THE UNJUST
Directed by RYOO Seung-wan
By HAN Sun hee
As the ‘Action Kid’ of the new millennium, RYOO Seungwan has been representing the young generation of Korean cinema. The 6 feature films he has directed so far were either homage to the history of genre films (Arahan , Dachimawa Lee ), or tended to be the action film version of realism where low lives fight for their survival (The City of Violence, Crying Fist ). At this point passing through a decade since his debut as a film director, RYOO Seung-wan is standing on a turning point, trying to make a different approach to a world he has never touched upon until now. The film emphasizing the world where the highest elites are networked instead of the low lives and stressing the noir-drama rather than experimenting on action genre, is just what The Unjust is.
The screenplay written by The Showdown ’s director PARK Hun-jeong expands centering on the dual between the police and the prosecution. Homicide detective CHOI Chul-gi (HWANG Jung-min, Blades of Blood ) has the highest arrest rate in his department but his name never makes it on the promotion list as he is not a police university graduate. When a prime suspect of a high profiled serial murder case dies during the arrest, high officials of the police agency order Chul-gi to pull some strings to ‘create’ a trustworthy new suspect. For his successful career, Chul-gi decides to seize the chance and makes a deal with JANG Seok-gu (YOO Hae-jin), the boss of a gang he has been investigating and fabricate the suspect. Their moves fail to flow smoothly as JU Yang (RYOO Seung-bum), a young and ambitious prosecutor finds out about the plan. JU is being sponsored by JANG’s rival gang and for his own interest he watches Chul-gi under the microscope.
This is just the beginning of a more complicated story. With a cop trying to manipulate things to make someone a suspect of a serial murder case, The Unjust talks of various interests of different characters and their confrontations and unjust exchanges. The connection between the cop, the prosecutor and the mobs involved here cannot be summarized in a word or two. The film shows the chain effect where trivial delinquency will result in actions that are even worse through countless figures. As this personal trade of the cop and the prosecutor becomes involved with a bigger gang, the situation turns into a big inescapable swamp of entanglement.

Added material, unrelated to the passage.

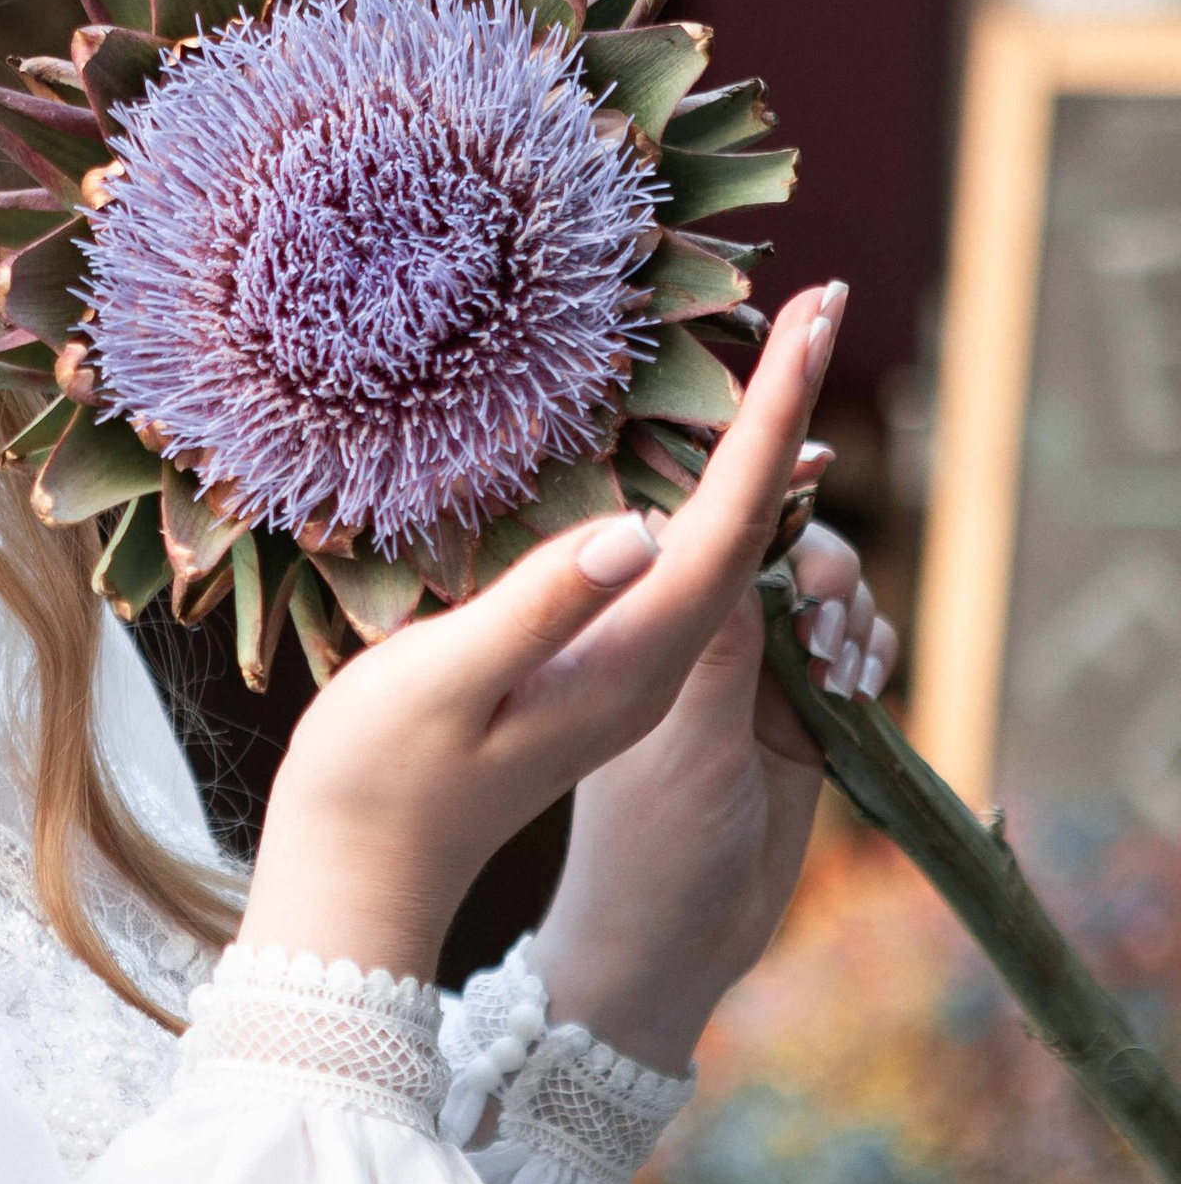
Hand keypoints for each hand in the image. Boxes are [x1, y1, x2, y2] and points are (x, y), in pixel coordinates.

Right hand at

In fact, the subject of cops or prosecutors from The Unjust is nothing foreign in Korean cinema. Even now, big and small incidents involving these two groups often make the news in Korean society. Accordingly The Unjust may seem like a Déjà vu for Korean audiences. Still the film shouldn’t be categorized as a thriller with social messages. Rather, it focuses on personal desire for survival and success, and follows how such desire came to exist in these characters, how the longings break and perish as they confront the organization. This is why RYOO Seung-wan compares the world in The Unjust to the crime novels by James ELLROY or Dennis LEHANE. Instead of presenting stylish actions, RYOO has chosen to create a concentrated drama focusing on the characters’ emotions set under the splendid yet barren backdrop of Seoul.